Rewrite the part of the items that opens at their very start and closes with the line containing "### SparkHandshakeMsg". Put "link" wherever "interface" appears and keep everything else the same.
######
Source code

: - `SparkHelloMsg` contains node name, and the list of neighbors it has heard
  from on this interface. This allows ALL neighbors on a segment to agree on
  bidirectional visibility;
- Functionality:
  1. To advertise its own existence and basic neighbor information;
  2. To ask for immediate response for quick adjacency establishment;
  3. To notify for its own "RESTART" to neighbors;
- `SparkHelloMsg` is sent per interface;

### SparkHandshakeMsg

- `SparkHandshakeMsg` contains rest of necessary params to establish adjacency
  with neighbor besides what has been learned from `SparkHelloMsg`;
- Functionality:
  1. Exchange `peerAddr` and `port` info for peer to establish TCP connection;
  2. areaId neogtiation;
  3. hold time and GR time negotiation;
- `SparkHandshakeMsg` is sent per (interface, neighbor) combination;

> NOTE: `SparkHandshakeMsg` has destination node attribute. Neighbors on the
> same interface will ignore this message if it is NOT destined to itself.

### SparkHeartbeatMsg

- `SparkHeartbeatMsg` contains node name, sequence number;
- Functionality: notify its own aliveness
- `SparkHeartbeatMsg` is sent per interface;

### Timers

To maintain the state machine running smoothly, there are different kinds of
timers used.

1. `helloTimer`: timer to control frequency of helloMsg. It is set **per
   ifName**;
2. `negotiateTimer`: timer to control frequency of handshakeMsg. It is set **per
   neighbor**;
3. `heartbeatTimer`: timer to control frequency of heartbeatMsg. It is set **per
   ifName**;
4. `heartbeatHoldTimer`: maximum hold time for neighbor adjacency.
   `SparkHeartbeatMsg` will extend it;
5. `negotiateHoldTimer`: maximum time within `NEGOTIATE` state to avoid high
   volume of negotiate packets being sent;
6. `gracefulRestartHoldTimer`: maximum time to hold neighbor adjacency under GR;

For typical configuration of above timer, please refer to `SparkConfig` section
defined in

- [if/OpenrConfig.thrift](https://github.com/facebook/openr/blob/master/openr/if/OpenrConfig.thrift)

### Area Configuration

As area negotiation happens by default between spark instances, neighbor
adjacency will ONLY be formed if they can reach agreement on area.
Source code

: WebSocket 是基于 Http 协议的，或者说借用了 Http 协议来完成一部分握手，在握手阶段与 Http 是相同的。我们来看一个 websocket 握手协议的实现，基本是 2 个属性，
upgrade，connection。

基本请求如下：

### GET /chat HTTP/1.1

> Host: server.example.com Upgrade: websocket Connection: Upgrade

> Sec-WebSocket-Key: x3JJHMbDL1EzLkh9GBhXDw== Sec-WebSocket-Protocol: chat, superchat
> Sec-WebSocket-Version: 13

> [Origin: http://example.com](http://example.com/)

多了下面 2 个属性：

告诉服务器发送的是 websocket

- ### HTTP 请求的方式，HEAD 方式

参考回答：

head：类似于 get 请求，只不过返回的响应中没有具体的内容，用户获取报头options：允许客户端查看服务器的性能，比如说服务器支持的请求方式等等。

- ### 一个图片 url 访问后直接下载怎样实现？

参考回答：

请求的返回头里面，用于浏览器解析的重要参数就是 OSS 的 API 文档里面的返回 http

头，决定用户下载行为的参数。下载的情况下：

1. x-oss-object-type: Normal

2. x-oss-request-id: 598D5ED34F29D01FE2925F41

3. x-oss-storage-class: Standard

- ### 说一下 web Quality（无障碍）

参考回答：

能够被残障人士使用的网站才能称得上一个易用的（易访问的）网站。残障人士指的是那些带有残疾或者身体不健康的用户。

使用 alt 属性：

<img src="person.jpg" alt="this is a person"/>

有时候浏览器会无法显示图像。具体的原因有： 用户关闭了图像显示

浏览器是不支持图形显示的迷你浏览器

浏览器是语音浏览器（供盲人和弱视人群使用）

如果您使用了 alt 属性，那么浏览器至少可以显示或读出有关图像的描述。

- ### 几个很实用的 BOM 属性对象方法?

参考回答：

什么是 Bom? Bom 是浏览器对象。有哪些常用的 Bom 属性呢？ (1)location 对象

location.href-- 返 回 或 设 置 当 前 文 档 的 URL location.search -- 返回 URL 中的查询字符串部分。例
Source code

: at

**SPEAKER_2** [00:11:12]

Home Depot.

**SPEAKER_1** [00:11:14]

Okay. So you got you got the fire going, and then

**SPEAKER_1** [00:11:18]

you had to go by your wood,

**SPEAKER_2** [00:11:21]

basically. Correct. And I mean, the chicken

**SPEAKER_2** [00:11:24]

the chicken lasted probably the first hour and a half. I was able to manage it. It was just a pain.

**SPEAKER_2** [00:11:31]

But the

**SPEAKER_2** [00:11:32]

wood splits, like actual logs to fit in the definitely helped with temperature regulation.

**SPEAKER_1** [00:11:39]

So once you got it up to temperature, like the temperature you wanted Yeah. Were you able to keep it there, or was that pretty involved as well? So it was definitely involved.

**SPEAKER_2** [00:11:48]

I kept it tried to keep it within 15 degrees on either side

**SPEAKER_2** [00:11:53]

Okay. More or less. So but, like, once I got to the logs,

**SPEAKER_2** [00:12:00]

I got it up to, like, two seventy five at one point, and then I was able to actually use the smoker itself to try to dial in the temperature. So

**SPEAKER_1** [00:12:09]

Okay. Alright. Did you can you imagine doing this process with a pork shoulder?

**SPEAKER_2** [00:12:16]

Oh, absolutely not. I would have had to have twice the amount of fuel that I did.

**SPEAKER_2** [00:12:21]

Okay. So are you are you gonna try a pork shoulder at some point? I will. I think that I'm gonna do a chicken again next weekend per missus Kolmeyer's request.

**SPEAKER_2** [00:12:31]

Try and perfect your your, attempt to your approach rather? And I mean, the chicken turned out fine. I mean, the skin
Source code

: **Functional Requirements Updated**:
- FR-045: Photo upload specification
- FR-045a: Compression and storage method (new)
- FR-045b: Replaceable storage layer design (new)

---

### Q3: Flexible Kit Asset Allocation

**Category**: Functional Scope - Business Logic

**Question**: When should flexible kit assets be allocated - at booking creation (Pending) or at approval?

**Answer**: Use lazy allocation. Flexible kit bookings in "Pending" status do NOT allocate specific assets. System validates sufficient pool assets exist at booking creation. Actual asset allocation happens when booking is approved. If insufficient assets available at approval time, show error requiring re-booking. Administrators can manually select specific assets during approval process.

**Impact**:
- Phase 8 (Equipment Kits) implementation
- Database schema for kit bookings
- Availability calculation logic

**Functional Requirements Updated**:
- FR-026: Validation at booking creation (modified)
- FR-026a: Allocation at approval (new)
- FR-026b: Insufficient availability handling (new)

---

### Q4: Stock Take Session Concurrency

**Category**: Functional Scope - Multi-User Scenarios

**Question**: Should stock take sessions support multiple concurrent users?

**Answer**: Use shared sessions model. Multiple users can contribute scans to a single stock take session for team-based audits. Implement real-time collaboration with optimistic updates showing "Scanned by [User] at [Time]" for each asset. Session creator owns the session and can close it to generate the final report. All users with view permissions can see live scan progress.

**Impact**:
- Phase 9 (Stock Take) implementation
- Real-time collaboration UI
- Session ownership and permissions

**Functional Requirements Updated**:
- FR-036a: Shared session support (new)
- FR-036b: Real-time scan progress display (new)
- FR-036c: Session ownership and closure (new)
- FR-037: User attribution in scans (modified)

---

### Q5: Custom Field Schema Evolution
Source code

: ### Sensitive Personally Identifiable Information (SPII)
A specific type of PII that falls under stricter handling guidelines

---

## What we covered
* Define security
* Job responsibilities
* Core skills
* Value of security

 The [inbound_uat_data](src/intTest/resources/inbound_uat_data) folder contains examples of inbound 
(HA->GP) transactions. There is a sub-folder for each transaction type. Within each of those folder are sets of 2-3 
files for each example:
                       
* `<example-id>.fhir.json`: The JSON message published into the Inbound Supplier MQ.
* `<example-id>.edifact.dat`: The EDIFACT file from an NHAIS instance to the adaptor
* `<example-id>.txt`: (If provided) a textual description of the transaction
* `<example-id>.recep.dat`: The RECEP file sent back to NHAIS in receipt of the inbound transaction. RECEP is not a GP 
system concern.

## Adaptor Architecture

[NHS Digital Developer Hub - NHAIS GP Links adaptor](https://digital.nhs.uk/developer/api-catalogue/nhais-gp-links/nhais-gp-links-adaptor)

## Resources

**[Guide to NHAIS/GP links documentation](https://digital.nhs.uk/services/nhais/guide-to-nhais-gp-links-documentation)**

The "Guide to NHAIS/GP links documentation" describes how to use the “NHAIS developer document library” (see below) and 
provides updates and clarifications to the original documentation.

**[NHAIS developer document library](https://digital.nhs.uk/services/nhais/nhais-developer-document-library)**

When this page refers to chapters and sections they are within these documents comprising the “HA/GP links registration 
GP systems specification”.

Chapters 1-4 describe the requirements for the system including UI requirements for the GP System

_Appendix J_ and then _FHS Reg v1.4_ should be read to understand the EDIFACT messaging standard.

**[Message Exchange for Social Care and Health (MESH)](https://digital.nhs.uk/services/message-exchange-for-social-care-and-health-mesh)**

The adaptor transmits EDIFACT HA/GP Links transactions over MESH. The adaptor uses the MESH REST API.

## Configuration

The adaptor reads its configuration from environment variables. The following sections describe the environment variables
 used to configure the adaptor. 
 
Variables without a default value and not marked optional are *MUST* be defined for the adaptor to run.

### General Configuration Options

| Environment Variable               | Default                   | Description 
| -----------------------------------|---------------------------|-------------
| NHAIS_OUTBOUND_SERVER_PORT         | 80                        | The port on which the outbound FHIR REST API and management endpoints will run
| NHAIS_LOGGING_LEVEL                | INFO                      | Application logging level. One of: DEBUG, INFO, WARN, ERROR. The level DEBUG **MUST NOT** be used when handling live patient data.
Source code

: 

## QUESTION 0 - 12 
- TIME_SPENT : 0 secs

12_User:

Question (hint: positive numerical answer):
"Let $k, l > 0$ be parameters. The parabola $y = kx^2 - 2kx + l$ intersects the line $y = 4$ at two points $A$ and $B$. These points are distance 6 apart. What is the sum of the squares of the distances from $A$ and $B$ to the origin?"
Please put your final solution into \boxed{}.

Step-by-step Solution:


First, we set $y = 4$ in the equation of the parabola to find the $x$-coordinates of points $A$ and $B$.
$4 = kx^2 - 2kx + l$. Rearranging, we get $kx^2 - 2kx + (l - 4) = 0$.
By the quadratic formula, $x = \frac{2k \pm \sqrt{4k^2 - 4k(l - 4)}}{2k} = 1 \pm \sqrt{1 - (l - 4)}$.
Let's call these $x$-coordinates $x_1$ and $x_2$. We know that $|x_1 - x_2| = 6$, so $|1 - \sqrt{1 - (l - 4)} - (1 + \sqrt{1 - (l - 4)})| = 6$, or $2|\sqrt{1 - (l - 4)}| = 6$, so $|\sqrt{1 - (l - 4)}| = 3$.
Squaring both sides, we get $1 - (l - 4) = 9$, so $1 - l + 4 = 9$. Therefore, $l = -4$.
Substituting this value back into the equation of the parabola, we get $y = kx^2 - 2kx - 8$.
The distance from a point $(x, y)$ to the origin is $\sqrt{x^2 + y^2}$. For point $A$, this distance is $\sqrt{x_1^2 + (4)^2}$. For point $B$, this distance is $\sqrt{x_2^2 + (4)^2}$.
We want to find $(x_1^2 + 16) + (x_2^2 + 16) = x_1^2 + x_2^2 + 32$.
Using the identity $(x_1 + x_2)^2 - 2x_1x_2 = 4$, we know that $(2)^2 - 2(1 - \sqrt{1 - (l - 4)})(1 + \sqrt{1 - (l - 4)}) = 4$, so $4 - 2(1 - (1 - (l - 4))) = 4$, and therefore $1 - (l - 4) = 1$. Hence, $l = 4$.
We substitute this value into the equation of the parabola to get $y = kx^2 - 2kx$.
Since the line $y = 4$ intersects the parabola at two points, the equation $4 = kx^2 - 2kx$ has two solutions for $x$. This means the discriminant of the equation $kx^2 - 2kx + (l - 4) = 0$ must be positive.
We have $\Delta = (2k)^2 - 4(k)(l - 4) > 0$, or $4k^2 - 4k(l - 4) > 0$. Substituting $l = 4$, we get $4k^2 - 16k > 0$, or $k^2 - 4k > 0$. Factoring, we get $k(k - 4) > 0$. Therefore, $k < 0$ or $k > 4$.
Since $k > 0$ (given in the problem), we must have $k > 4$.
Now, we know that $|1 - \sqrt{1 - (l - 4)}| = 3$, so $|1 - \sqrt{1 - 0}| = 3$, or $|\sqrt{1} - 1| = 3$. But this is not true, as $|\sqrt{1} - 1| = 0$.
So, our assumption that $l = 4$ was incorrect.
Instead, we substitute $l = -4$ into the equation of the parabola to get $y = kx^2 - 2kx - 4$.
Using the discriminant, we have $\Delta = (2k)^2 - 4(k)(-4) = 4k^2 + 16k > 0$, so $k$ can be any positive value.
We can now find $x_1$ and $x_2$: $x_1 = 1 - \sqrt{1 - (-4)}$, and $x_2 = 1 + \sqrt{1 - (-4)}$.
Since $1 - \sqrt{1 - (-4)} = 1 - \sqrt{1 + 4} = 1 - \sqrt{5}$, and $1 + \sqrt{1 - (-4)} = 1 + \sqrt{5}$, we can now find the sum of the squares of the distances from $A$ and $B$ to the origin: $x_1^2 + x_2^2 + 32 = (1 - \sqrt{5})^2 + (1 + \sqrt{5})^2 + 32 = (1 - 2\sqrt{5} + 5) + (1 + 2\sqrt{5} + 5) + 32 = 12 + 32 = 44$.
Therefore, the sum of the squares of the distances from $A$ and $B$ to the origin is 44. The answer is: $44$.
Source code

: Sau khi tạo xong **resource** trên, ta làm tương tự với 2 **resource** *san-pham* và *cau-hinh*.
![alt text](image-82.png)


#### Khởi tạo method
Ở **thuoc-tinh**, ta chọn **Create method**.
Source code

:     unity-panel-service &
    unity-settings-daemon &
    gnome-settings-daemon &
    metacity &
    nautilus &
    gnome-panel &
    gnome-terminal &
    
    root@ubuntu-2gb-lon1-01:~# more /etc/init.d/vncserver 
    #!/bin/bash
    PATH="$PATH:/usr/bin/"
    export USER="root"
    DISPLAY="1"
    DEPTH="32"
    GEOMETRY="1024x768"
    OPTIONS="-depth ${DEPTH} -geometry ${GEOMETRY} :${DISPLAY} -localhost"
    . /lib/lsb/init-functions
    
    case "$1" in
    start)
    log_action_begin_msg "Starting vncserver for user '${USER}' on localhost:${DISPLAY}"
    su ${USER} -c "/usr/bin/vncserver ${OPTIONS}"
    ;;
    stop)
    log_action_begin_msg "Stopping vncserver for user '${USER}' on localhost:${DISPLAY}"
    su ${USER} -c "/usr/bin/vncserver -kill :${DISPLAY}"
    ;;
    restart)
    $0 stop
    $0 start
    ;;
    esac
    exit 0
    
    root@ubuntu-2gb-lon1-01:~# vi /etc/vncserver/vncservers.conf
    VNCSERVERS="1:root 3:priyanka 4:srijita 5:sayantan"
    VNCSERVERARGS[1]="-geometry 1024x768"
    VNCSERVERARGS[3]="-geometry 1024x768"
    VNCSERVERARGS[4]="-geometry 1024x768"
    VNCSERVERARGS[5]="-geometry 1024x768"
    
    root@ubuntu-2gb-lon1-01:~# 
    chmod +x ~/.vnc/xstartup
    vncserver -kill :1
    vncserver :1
######
- **OUTPUT FOR THIS EXERCISE**
Source code

: - `SparkHelloMsg` contains node name, and the list of neighbors it has heard
  from on this link. This allows ALL neighbors on a segment to agree on
  bidirectional visibility;
- Functionality:
  1. To advertise its own existence and basic neighbor information;
  2. To ask for immediate response for quick adjacency establishment;
  3. To notify for its own "RESTART" to neighbors;
- `SparkHelloMsg` is sent per link;

### SparkHandshakeMsg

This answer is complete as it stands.